Grip Training Tutorial, Part Four

Posted: February 16, 2012 in Articles
This time, we’ll talk about training ourselves to hold onto something that won’t move and doesn’t deform when we squeeze it.

Static Grip Strength:

In the days of yore, several years ago, we upright walking apes were often asked to do manual labor of various sorts. In some cases, we may be fortunate enough to still do such things. Now, one of the all-but-forgotten things in today’s world was the the situation where we’d hoist up a heavy object and move it somewhere else. On foot. Sometimes we could sling the object over our shoulders, but sometimes, it would simply hang there in our hands as we went. The heavy wheel barrow…the pail of water…you get the idea.

For us, it tends to be that laptop case or book bag. Perhaps, if we’re lucky, it’s something we just purchased at the mall, and we’ve become lost in the parking lot. In any case, your static grip is very much the desirable quality to have when hoisting and carrying heavy things with traditional handles.

Of course, any time we pick up heavy things and carry them or support them above the ground, that tends to recruit a variety of skeletal muscles throughout the body.
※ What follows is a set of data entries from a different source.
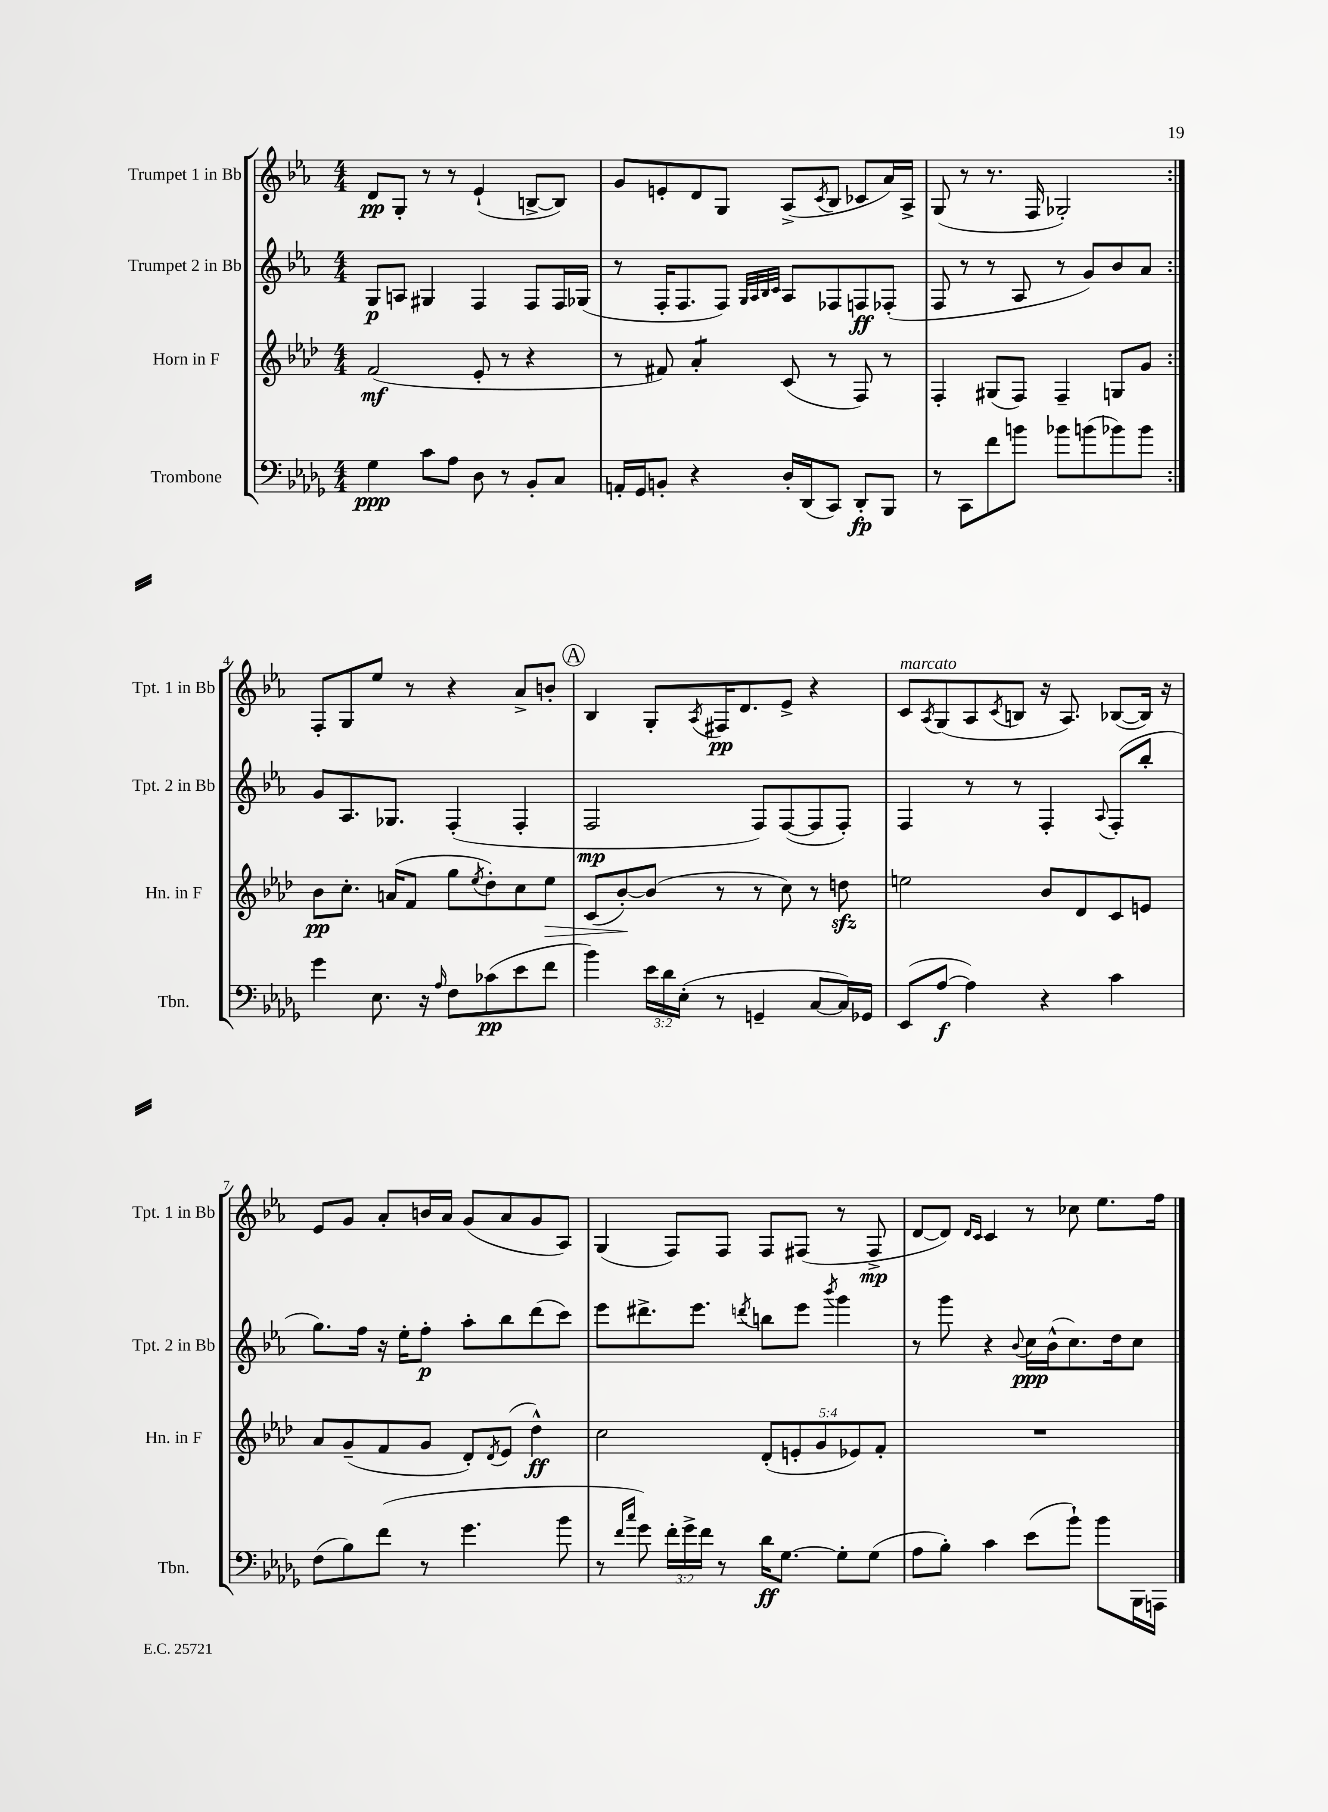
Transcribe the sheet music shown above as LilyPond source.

<<
\new StaffGroup <<
\new Staff = "s0" \with { instrumentName = "Trumpet 1 in Bb" shortInstrumentName = "Tpt. 1 in Bb" } {
    \clef treble \key ees \major \numericTimeSignature \time 4/4
    \repeat volta 2 { d'8\pp g8-. r8 r8 ees'4-!( b8~-> b8) |
    g'8 e'8-. d'8 g8 aes8->( \acciaccatura { c'8 } bes8 ces'8 aes'16) aes16-> |
    g8( r8 r8. f16 ges2-.) | }
    f8-. g8 ees''8 r8 r4 aes'8-> b'8-. |
    \mark \markup { \circle "A" } bes4 g8-. \acciaccatura { aes8 } fis16\pp d'8. ees'8-> r4 |
    c'8^\markup { \italic "marcato" } \acciaccatura { aes8 } g8( aes8 \acciaccatura { c'8 } b8 r16 aes8.) bes8~( bes16) r16 |
    ees'8 g'8 aes'8-. b'16 aes'16 g'8( aes'8 g'8 aes8) |
    g4( f8) f8 f8 fis8( r8 fis8->\mp |
    d'8~ d'8) \grace { d'16 c'16 } c'4 r8 ces''8 ees''8. f''16 \bar "|." |
}
\new Staff = "s1" \with { instrumentName = "Trumpet 2 in Bb" shortInstrumentName = "Tpt. 2 in Bb" } {
    \clef treble \key ees \major \numericTimeSignature \time 4/4
    \repeat volta 2 { g8\p a8 gis4 f4 f8 f16 ges16( |
    r8 f16-. f8. f8) \grace { g32 aes32 bes32 c'32 } aes8 fes8 f8\ff fes8-.( |
    f8 r8 r8 aes8 r8 g'8) bes'8 aes'8 | }
    g'8 aes8. ges8. f4-.( f4-. |
    \mark \markup { \circle "A" } f2\mp f8) f8~( f8 f8-.) |
    f4 r8 r8 f4-. \appoggiatura { aes8 } f8-.( bes''8-. |
    g''8.) f''16 r16 ees''16-. f''8-.\p aes''8-. bes''8 d'''8( c'''8) |
    ees'''8 dis'''8.-> ees'''8. \acciaccatura { d'''8 } b''8 ees'''8 \acciaccatura { bes'''8 } g'''4 |
    r8 g'''8 r4 \appoggiatura { bes'8 } c''16\ppp bes'16-^( c''8.) d''16 c''8 \bar "|." |
}
\new Staff = "s2" \with { instrumentName = "Horn in F" shortInstrumentName = "Hn. in F" } {
    \clef treble \key aes \major \numericTimeSignature \time 4/4 \override Staff.TupletNumber.text = #tuplet-number::calc-fraction-text
    \repeat volta 2 { f'2\mf( ees'8-. r8 r4 |
    r8 fis'8) aes'4:8-. c'8( r8 f8) r8 |
    f4-. gis8( f8) f4-- g8 g'8 | }
    bes'8\pp c''8.-. a'16( f'8 g''8 \acciaccatura { ees''8 } des''8-.) c''8 ees''8\> |
    \mark \markup { \circle "A" } c'8( bes'8~-.\!) bes'8( r8 r8 c''8) r8 d''8\sfz |
    e''2 bes'8 des'8 c'8 e'8 |
    aes'8 g'8--( f'8 g'8 des'8-.) \acciaccatura { des'8 } ees'8( des''4-^\ff) |
    c''2 \tuplet 5/4 { des'8-.( e'8-. g'8 ees'8) f'8-. } |
    R1 \bar "|." |
}
\new Staff = "s3" \with { instrumentName = "Trombone" shortInstrumentName = "Tbn." } {
    \clef bass \key des \major \numericTimeSignature \time 4/4 \override Staff.TupletNumber.text = #tuplet-number::calc-fraction-text
    \repeat volta 2 { ges4\ppp c'8 aes8 des8 r8 bes,8-. c8 |
    a,16-. ges,16 b,8-. r4 des16-. des,16( c,8) des,8-.\fp bes,,8 |
    r8 c,8 f'8 b'8 bes'8 b'8( bes'8) bes'8 | }
    ges'4 ees8. r16 \grace { aes16 } f8 ces'8\pp( ees'8 f'8 |
    \mark \markup { \circle "A" } bes'4) \tuplet 3/2 { ees'16 des'16 ees16-.( } r8 g,4-- c8~ c16) ges,16 |
    ees,8( aes8~\f aes4) r4 c'4 |
    f8( bes8) f'8( r8 ges'4. bes'8 |
    r8 \grace { f'16 c''16 } ges'8) \tuplet 3/2 { f'16-. ges'16-> f'16 } r8 des'16\ff ges8.~ ges8-. ges8( |
    aes8 bes8-.) c'4 ees'8( bes'8-!) bes'8 bes,,16 a,,16 \bar "|." |
}
>>
>>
That said, we’ll just consider the hands for the moment.

Because static grip is such a straightforward concept, simple and easily understood exercises can be used to train it. The simplest of all static grip training exercises is the dead hang. How do you do it? Jump up and grab something you can get a grip on (like a pull up bar or any other overhead emplacement that will allow for an easy and solid grip), and and hang on as long as you can. If you have access to the monkey bars, like kids use, those are even better, as you can add a dynamic element to the training.

Almost anything in the weight room can be used to help this grip, and it will be trained simply by virtue of doing many of the classic strength and power exercises, like deadlift, clean and jerk, barbell rows, heavy shrugs, and so on. If you do heavy deadlifts, this in itself will train your static grip in a powerful way.

Another fine method for training grip strength is the Farmer’s Walk. The most basic way of doing this is to find the heaviest dumbbells in your gym and to walk as far as you can without putting them down. Expect this to be painful and difficult. Also, it’s an amazing workout for pretty much everything south of your chin. Dufflebags filled with sand or rocks can perform just as well or better than dumbbells. Anything with a handle will do. Don’t forget that you can carry one hand at a time. That’ll actually create a really powerful workout for your core muscles, as you have to equalize an imbalanced load with each step.

Rope climbing is another possible method of stimulating your static grip strength, if you wish to do that instead.